Tra le persone conosciute assumono un ruolo rilevante i genitori
La terza Indagine sulla Sicurezza delle donne dai 16 ai 75 anni, condotta tra marzo 2025 e gennaio 2026, ha permesso di stimare alcune componenti della violenza subita prima dei 16 anni. L’Indagine – parte dell’Accordo tra l’Istat e il Dipartimento per le Pari Opportunità, firmato nel 2017 e prorogato fino al 2026 – ha rilevato la violenza prima dei 16 anni in base a una metodologia armonizzata con l’Indagine europea sulla violenza di genere condotta da Eurostat tra il 2021 e il 2024. I dati europei sono stati rilasciati nel report “Childhood violence and its lifelong impact” pubblicato nel 2026.
Rispetto alla precedente Indagine (condotta nel 2014), in questa occasione sono state rilevate anche le violenze fisiche subite da parte di qualsiasi autore e alcune forme di violenza psicologica, come le umiliazioni da parte dei genitori.
Il report conferma i risultati delle precedenti edizioni dell’Indagine (2006 e 2014) in merito all’esistenza di processi di trasmissione intergenerazionale della violenza, evidenziando uno stretto legame tra la violenza fisica e sessuale subita nell’infanzia e la violenza subita da adulte.
Il report presenterà dapprima i dati dell’esperienza di violenza subita prima dei 16 anni, per poi analizzare il legame tra questa e la violenza subita da adulte, sia da parte del partner sia da altri autori. Un’attenzione particolare è dedicata al ruolo della violenza assistita come fattore di rischio per l’esposizione ad altre forme di violenza.
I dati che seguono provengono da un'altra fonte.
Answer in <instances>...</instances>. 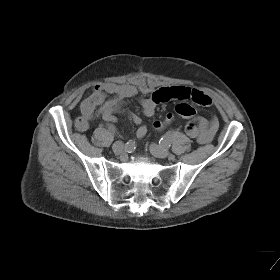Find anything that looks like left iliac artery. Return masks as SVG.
<instances>
[{
  "mask_svg": "<svg viewBox=\"0 0 280 280\" xmlns=\"http://www.w3.org/2000/svg\"><path fill=\"white\" fill-rule=\"evenodd\" d=\"M173 130L168 131L162 138L161 141L163 144L170 146L173 139Z\"/></svg>",
  "mask_w": 280,
  "mask_h": 280,
  "instance_id": "left-iliac-artery-1",
  "label": "left iliac artery"
}]
</instances>
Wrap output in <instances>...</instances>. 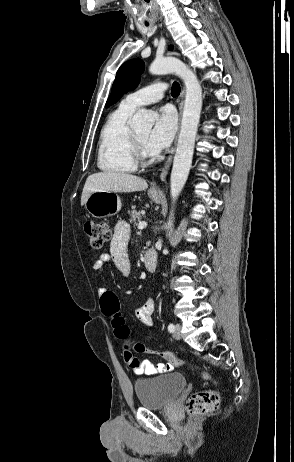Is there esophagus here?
I'll return each mask as SVG.
<instances>
[{
    "instance_id": "1",
    "label": "esophagus",
    "mask_w": 294,
    "mask_h": 462,
    "mask_svg": "<svg viewBox=\"0 0 294 462\" xmlns=\"http://www.w3.org/2000/svg\"><path fill=\"white\" fill-rule=\"evenodd\" d=\"M184 95H185V90L184 88L182 89L181 91V94H180V107H179V111H180V117H181V113H182V106H183V100H184ZM176 141H177V138H176ZM176 141H175V145H176ZM175 151V147L171 150V153L165 163V166L162 168V172H161V180L162 181H165L166 179V176L168 174V170H169V167H170V164H171V161H172V156H173V153ZM152 189L154 191H157L159 188L158 186H153Z\"/></svg>"
}]
</instances>
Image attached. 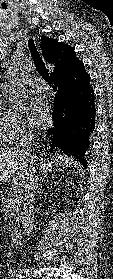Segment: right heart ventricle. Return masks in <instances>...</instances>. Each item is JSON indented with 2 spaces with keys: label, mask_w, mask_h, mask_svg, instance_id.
Wrapping results in <instances>:
<instances>
[{
  "label": "right heart ventricle",
  "mask_w": 113,
  "mask_h": 279,
  "mask_svg": "<svg viewBox=\"0 0 113 279\" xmlns=\"http://www.w3.org/2000/svg\"><path fill=\"white\" fill-rule=\"evenodd\" d=\"M13 124L14 120L8 117L2 109L0 96V147L13 142Z\"/></svg>",
  "instance_id": "obj_1"
}]
</instances>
Circa il 15% delle donne ha subito violenza fisica o sessuale prima dei 16 anni
Il 14,9% delle donne dai 16 ai 75 anni ha subìto almeno una violenza fisica o sessuale prima dei 16 anni (il 15,3% delle donne italiane e l’11,4% delle straniere). La violenza fisica interessa quote sostanzialmente analoghe nelle due popolazioni (9,2% tra le italiane e 9,6% tra le straniere), mentre quella sessuale è più frequente tra le italiane (8,2% contro 3,4%), che da giovani subiscono più di frequente molestie sessuali, rispetto alle straniere, esattamente come accade tra le donne adulte.
L’analisi degli autori evidenzia che queste violenze sono perpetrate prevalentemente da persone conosciute dalla vittima, come accade per le violenze subite dalle donne dopo i 16 anni. Hanno infatti subìto violenza fisica e/o sessuale da parte di almeno una persona conosciuta (inclusi i familiari e i parenti) il 13,5% delle donne italiane e l’11,2% delle straniere, mentre le quote riferite a uno sconosciuto sono pari, rispettivamente, al 2,1% e allo 0,6%.
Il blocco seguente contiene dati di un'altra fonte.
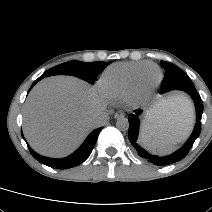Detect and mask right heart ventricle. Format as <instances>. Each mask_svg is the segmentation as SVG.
<instances>
[{"label": "right heart ventricle", "mask_w": 212, "mask_h": 212, "mask_svg": "<svg viewBox=\"0 0 212 212\" xmlns=\"http://www.w3.org/2000/svg\"><path fill=\"white\" fill-rule=\"evenodd\" d=\"M143 68L154 69L150 62H121L106 68L99 78L102 93L111 101L127 100L137 72Z\"/></svg>", "instance_id": "1"}]
</instances>
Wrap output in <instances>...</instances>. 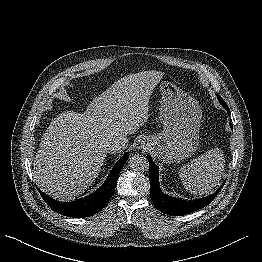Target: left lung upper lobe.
Wrapping results in <instances>:
<instances>
[{
  "label": "left lung upper lobe",
  "instance_id": "1",
  "mask_svg": "<svg viewBox=\"0 0 262 262\" xmlns=\"http://www.w3.org/2000/svg\"><path fill=\"white\" fill-rule=\"evenodd\" d=\"M217 98H218L219 102L222 104V106L226 105L225 101L219 95L217 96Z\"/></svg>",
  "mask_w": 262,
  "mask_h": 262
}]
</instances>
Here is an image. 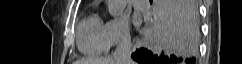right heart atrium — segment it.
Here are the masks:
<instances>
[{"mask_svg":"<svg viewBox=\"0 0 242 64\" xmlns=\"http://www.w3.org/2000/svg\"><path fill=\"white\" fill-rule=\"evenodd\" d=\"M105 28L110 46L130 43L129 23L126 18L118 17L111 19L106 23Z\"/></svg>","mask_w":242,"mask_h":64,"instance_id":"right-heart-atrium-1","label":"right heart atrium"}]
</instances>
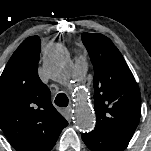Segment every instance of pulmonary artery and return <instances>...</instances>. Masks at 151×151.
Instances as JSON below:
<instances>
[{"label":"pulmonary artery","mask_w":151,"mask_h":151,"mask_svg":"<svg viewBox=\"0 0 151 151\" xmlns=\"http://www.w3.org/2000/svg\"><path fill=\"white\" fill-rule=\"evenodd\" d=\"M76 67H77V69H78L79 72L83 71V68H84V61H83V59L78 58L76 60Z\"/></svg>","instance_id":"e3ab8cb5"}]
</instances>
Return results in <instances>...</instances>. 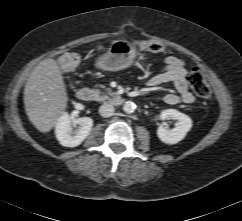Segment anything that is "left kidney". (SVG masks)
<instances>
[{
	"instance_id": "5707ae66",
	"label": "left kidney",
	"mask_w": 242,
	"mask_h": 221,
	"mask_svg": "<svg viewBox=\"0 0 242 221\" xmlns=\"http://www.w3.org/2000/svg\"><path fill=\"white\" fill-rule=\"evenodd\" d=\"M162 120L173 119L177 120L173 129H168L160 125L157 129L158 138L165 144H176L183 140L188 131L192 127V120L189 116L179 112L176 109H166L160 114Z\"/></svg>"
}]
</instances>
Tra le persone conosciute assumono un ruolo rilevante i genitori, indicati dal 3,9% delle italiane e dal 4,3% delle straniere, in particolare il padre o patrigno (2,7% e 3,7%). Seguono altri familiari, amici, conoscenti di vista e altre figure, come gli insegnanti, il personale sanitario o i religiosi, con frequenze più contenute.
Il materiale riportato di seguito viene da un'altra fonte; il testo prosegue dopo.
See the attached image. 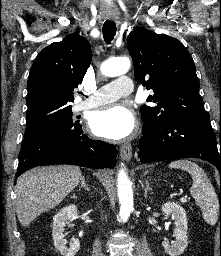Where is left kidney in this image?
Returning <instances> with one entry per match:
<instances>
[{"label": "left kidney", "instance_id": "obj_1", "mask_svg": "<svg viewBox=\"0 0 221 256\" xmlns=\"http://www.w3.org/2000/svg\"><path fill=\"white\" fill-rule=\"evenodd\" d=\"M162 211L167 215H171L175 224L174 237L175 242L169 244L166 241L162 245L167 254L170 256H178L182 254L188 245L187 240V216L185 210L175 202H167L162 206Z\"/></svg>", "mask_w": 221, "mask_h": 256}]
</instances>
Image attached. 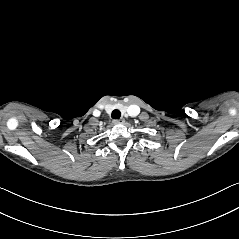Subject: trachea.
<instances>
[{
    "instance_id": "3493384b",
    "label": "trachea",
    "mask_w": 239,
    "mask_h": 239,
    "mask_svg": "<svg viewBox=\"0 0 239 239\" xmlns=\"http://www.w3.org/2000/svg\"><path fill=\"white\" fill-rule=\"evenodd\" d=\"M111 116L113 119H119L121 117V112L119 110L115 109V110H113Z\"/></svg>"
}]
</instances>
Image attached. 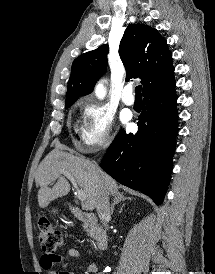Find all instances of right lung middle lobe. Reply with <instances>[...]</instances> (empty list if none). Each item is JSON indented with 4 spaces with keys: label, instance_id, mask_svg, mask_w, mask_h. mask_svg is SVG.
I'll return each instance as SVG.
<instances>
[{
    "label": "right lung middle lobe",
    "instance_id": "dd1d6c3e",
    "mask_svg": "<svg viewBox=\"0 0 215 274\" xmlns=\"http://www.w3.org/2000/svg\"><path fill=\"white\" fill-rule=\"evenodd\" d=\"M72 104L65 105L66 108L70 107Z\"/></svg>",
    "mask_w": 215,
    "mask_h": 274
}]
</instances>
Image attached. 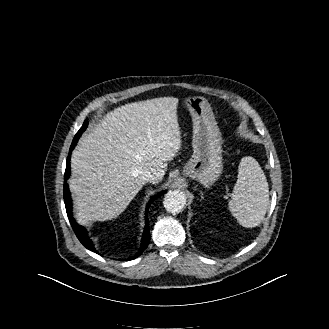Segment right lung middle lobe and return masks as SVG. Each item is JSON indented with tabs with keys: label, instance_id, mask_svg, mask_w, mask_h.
<instances>
[{
	"label": "right lung middle lobe",
	"instance_id": "obj_1",
	"mask_svg": "<svg viewBox=\"0 0 329 329\" xmlns=\"http://www.w3.org/2000/svg\"><path fill=\"white\" fill-rule=\"evenodd\" d=\"M87 127V120L84 121L82 127L79 129V131L77 132V134L75 135L71 146H75L77 143L78 138L80 137V135L82 134V132L86 129Z\"/></svg>",
	"mask_w": 329,
	"mask_h": 329
}]
</instances>
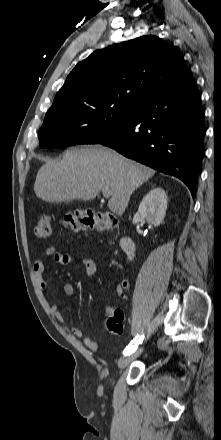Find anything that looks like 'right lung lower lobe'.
<instances>
[{
  "instance_id": "98d812e1",
  "label": "right lung lower lobe",
  "mask_w": 221,
  "mask_h": 440,
  "mask_svg": "<svg viewBox=\"0 0 221 440\" xmlns=\"http://www.w3.org/2000/svg\"><path fill=\"white\" fill-rule=\"evenodd\" d=\"M204 133L200 93L191 81L136 105L127 121L99 143L181 179L194 197Z\"/></svg>"
}]
</instances>
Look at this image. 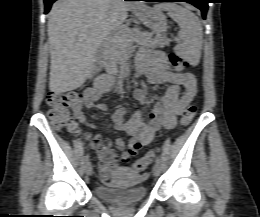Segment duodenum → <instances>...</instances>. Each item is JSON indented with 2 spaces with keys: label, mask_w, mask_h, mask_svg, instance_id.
Segmentation results:
<instances>
[{
  "label": "duodenum",
  "mask_w": 260,
  "mask_h": 217,
  "mask_svg": "<svg viewBox=\"0 0 260 217\" xmlns=\"http://www.w3.org/2000/svg\"><path fill=\"white\" fill-rule=\"evenodd\" d=\"M113 84H114V79L111 76H103L96 81L97 88L101 90H110Z\"/></svg>",
  "instance_id": "obj_1"
}]
</instances>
Per la forma più grave di violenza sessuale la costrizione a subire un rapporto sessuale, tra le italiane gli autori più frequentemente indicati sono un conoscente o qualcuno conosciuto di vista (29,1%), un amico, un amico di famiglia o un compagno di scuola (24,9%) e un altro parente (18,4%). Più contenuta è la quota di vittime italiane che indica uno sconosciuto (9,0%). Tra le straniere prevalgono gli episodi attribuiti a uno sconosciuto (56,7%) e a un conoscente o qualcuno conosciuto di vista (44,3%), mentre il padre o patrigno è indicato nel 21,7% dei casi. Quasi assenti invece le violenze sessuali perpetrate dalle donne.